La forza distruttiva del peccato si  ripercuote anche nel rapporto uomo-ambiente  Se viene meno la comunione con Dio, si è venuto ad incrinare anche larmonioso rapporto degli esseri umani con lambiente in cui sono chiamati a vivere, così che il giardino si è trasformato in un deserto (cfr Gen 3,17-18). Si tratta di quel peccato che porta l’uomo a ritenersi dio del creato, a sentirsene il padrone assoluto e a usarlo non per il fine voluto dal Creatore, ma per il proprio interesse, a scapito delle creature e degli altri.

La forza risanatrice del pentimento e del perdono. Per questo, il creato ha la necessità impellente che si rivelino i figli di Dio, coloro che sono diventati “nuova creazione”. La Quaresima… chiama dunque i cristiani a incarnare più intensamente e concretamente il mistero pasquale nella loro vita personale, familiare e sociale, in particolare attraverso il digiuno, la preghiera e l’elemosina.

Digiunare, cioè imparare a cambiare il nostro atteggiamento verso gli altri e le creature: dalla tentazione di “divorare” tutto per saziare la nostra ingordigia, alla capacità di soffrire per amore, che può colmare il vuoto del nostro cuore. Pregare per saper rinunciare all’idolatria e all’autosufficienza del nostro io, e dichiararci bisognosi del Signore e della sua misericordia. Fare elemosina per uscire dalla stoltezza di vivere e accumulare tutto per noi stessi, nell’illusione di assicurarci un futuro che non ci appartiene. E così ritrovare la gioia del progetto che Dio ha messo nella creazione e nel nostro cuore, quello di amare Lui, i nostri fratelli e il mondo intero, e trovare in questo amore la vera felicità.

Papa Francesco ci esorta: se la quaresima del Figlio di Dio è stata un entrare nel “deserto del creato” per farlo tornare ad essere quel “giardino” della comunione con Dio che era prima del peccato delle origini la nostra Quaresima sia un ripercorrere lo stesso cammino, per portare la speranza di Cristo anche alla creazione. Facciamoci prossimi dei fratelli e delle sorelle in difficoltà, condividendo con loro i nostri beni spirituali e materiali. Così, accogliendo nel concreto della nostra vita la vittoria di Cristo sul peccato e sulla morte, attireremo anche sul creato la sua forza trasformatrice.

In ambito ambientale siamo dunque chiamati a fare rete lasciandoci coinvolgere in forme di collaborazione con la società civile e le istituzioni. Va maturata insieme una rinnovata etica civile. È importante che nessuno resti spettatore, ma tutti attori, accrescendo la cultura ecologica integrale, umana interiore ed ecologica nei confronti della Terra e degli uomini e delle creature che la abitano.
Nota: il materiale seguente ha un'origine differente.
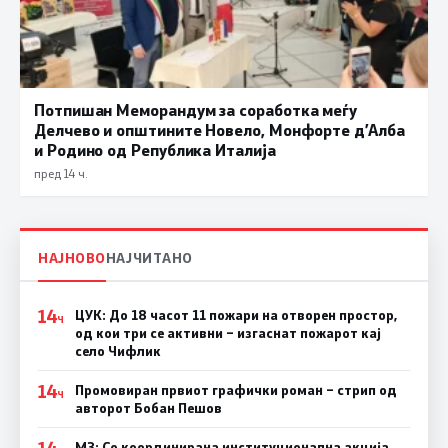
Потпишан Меморандум за соработка меѓу
Делчево и општините Новело, Монфорте д’Алба
и Родино од Република Италија
пред 14 ч.
НАЈНОВО
НАЈЧИТАНО
14
ЦУК: До 18 часот 11 пожари на отворен простор,
Ч
од кои три се активни – изгаснат пожарот кај
село Чифлик
14
Промовиран првиот графички роман – стрип од
Ч
авторот Бобан Пешов
14
МЗ: Со координирана институционална акција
Tanti nostri stili di vita vanno cambiati, per assumere la sobrietà come risposta autentica all’inquinamento e alla distruzione del creato. Del resto, una terra custodita è la prima fonte di lavoro per i giovani!  Siamo in un tempo di crescente consapevolezza ecologica ed i giovani sono le  sentinelle vigili ed efficaci della custodia della Casa Comune!